FOREX RESERVES (Syllabus: GS Paper 3 – Economy)

News-CRUX-10     27th April 2024        

Context: India's forex reserves recently dropped by USD 2.282 billion to USD 640.334 billion, marking the second consecutive week of decline, according to the Reserve Bank of India (RBI).

Forex Reserves

  • Definition: These reserves are assets like foreign currencies, gold reserves, and treasury bills, among other things, maintained by a country’s central bank or other monetary authority.
  • Nodal body in India: Reserve Bank of India. 
  • Legal status: RBI Act and the Foreign Exchange Management Act, 1999 govern the foreign exchange reserves. 
  • Objective:

o Forex reserves act as a buffer against adverse currency fluctuations. 

o Assures creditors of the ability to meet external debt obligations.

o Acts as a financial safety net during economic crises or external shocks.

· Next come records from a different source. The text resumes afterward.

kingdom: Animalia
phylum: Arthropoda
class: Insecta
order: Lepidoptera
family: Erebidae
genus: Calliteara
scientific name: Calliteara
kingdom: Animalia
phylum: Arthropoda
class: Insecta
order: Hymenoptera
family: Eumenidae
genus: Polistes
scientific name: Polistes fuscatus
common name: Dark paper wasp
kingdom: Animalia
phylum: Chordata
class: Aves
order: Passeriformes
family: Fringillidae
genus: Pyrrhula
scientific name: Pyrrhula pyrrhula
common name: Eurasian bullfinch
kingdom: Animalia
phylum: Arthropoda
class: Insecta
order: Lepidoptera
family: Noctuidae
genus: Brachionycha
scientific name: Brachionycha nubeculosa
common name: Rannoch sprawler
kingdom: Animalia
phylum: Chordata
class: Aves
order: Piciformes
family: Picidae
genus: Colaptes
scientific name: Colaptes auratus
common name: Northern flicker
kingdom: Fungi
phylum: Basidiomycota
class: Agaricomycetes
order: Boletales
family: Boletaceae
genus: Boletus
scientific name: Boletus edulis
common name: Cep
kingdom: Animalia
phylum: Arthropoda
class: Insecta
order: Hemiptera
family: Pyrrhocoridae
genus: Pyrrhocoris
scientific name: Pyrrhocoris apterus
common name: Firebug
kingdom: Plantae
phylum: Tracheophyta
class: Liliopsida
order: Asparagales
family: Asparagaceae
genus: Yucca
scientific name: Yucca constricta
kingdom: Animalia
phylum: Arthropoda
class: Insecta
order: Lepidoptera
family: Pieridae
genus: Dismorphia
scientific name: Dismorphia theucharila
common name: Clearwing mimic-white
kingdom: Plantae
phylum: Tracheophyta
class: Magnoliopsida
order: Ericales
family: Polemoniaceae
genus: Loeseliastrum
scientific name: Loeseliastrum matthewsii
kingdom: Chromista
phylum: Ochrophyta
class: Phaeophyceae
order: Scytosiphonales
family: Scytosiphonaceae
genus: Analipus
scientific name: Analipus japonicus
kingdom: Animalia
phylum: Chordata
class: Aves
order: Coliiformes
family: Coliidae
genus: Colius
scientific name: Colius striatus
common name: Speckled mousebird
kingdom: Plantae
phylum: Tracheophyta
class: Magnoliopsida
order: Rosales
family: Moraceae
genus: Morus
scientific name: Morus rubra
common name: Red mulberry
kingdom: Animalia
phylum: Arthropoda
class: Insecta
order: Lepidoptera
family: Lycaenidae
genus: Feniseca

o Provides liquidity to address balance of payments deficits and currency crises.

o Supports seamless cross-border transactions and maintains the efficiency of the global payments system.

  • Monetary Policy Implementation: Influences domestic liquidity, interest rates, and inflation levels for macroeconomic stability.
  • The four components of forex reserves: Foreign currency assets, gold, special drawing rights and the reserve position in the International Monetary Fund.